Colatina (ES) – Quando se fala em vírus sincicial respiratório (VSR), a mente humana costuma associar a ameaça quase que exclusivamente aos bebês e à bronquiolite. No entanto, um levantamento robusto feito com mais de 2,5 milhões de pessoas nos Estados Unidos revelou o impacto devastador que o patógeno tem na terceira idade e, principalmente, o poder de proteção da vacina. A imunização de idosos contra o VSR foi associada a uma queda de 75,6% nas internações causadas pela infecção.

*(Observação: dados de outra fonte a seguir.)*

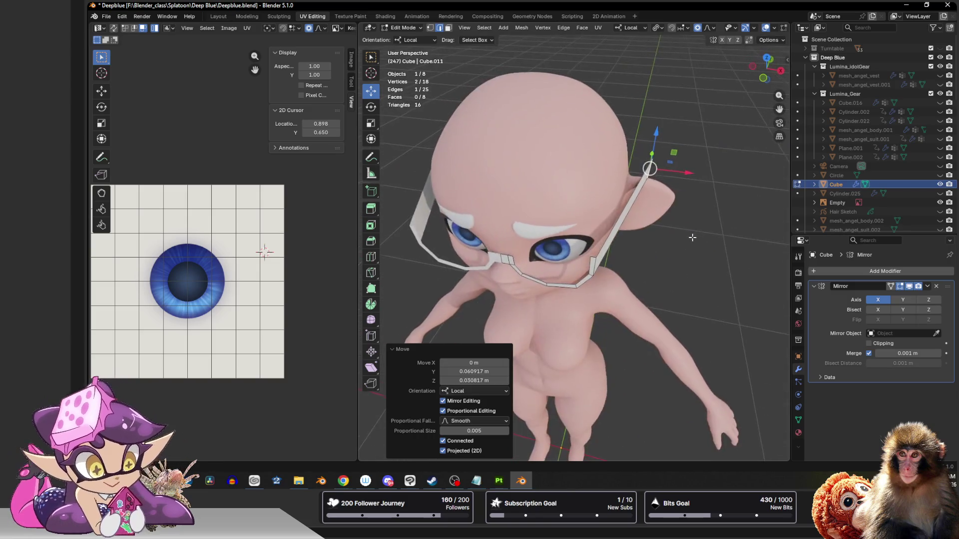
left_click_drag(682, 171, 659, 171)
Step: Add two loop cuts to the glasses arm near the temple and slide them slightly along its length
left_click(370, 256)
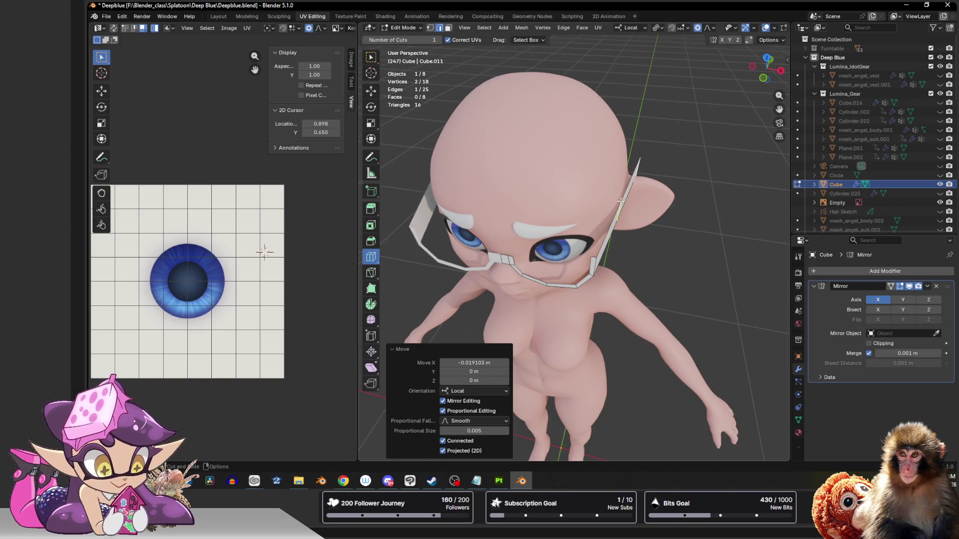
left_click(620, 200)
key("g")
left_click(627, 205)
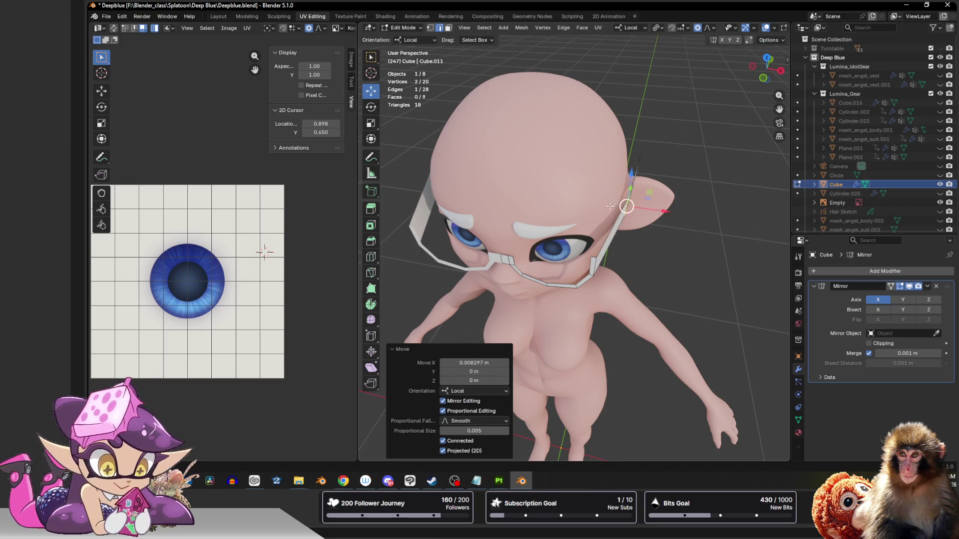
left_click(376, 259)
left_click(624, 241)
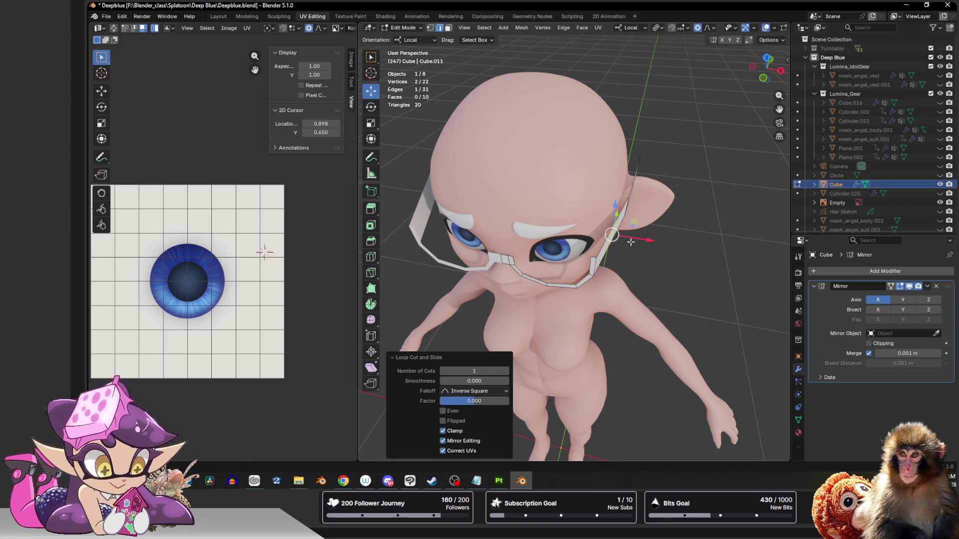
key("shift+space")
key("g")
left_click_drag(635, 239, 644, 236)
Step: Clear the selection, return to Object Mode, and check the glasses from front and right side
middle_click_drag(645, 237, 770, 70)
left_click(688, 178)
key("Tab")
left_click(776, 68)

Os benefícios do imunizante vão muito além de proteger os pulmões. Entre os pacientes vacinados que acabaram sendo hospitalizados devido ao vírus, a incidência de quadros cardiovasculares graves — como infartos agudos do miocárdio e acidentes vasculares cerebrais (AVCs) — foi 63,1% menor. O imunizante também se mostrou eficaz em evitar a descompensação de outras condições crônicas preexistentes, como a asma, a doença pulmonar obstrutiva crônica (DPOC), o diabetes e a insuficiência renal.
O estudo de “mundo real” cruzou os históricos médicos de 520 mil pessoas que receberam a vacina Arexvy com os dados de outras 2 milhões que não foram imunizadas. O monitoramento ocorreu de agosto de 2023 a maio de 2024. No período de nove meses, a população vacinada registrou uma redução de 79,1% nas internações consideradas graves e de 66,8% nos óbitos pela doença. Os achados foram apresentados pela farmacêutica GSK na edição deste ano da Conferência da Respiratory Syncytial Virus Foundation.
O perigo silencioso do envelhecimento imunológico
A vulnerabilidade dos mais velhos ao VSR decorre de um processo biológico natural conhecido como imunossenescência. Com o passar dos anos, as defesas do organismo perdem a capacidade de responder com rapidez a novos agentes infecciosos. O cardiologista José Carlos Zanon, integrante do Departamento de Cardiogeriatria da Sociedade Brasileira de Cardiologia, aponta que a mortalidade proporcional por VSR chega a ser mais alta na terceira idade do que na infância.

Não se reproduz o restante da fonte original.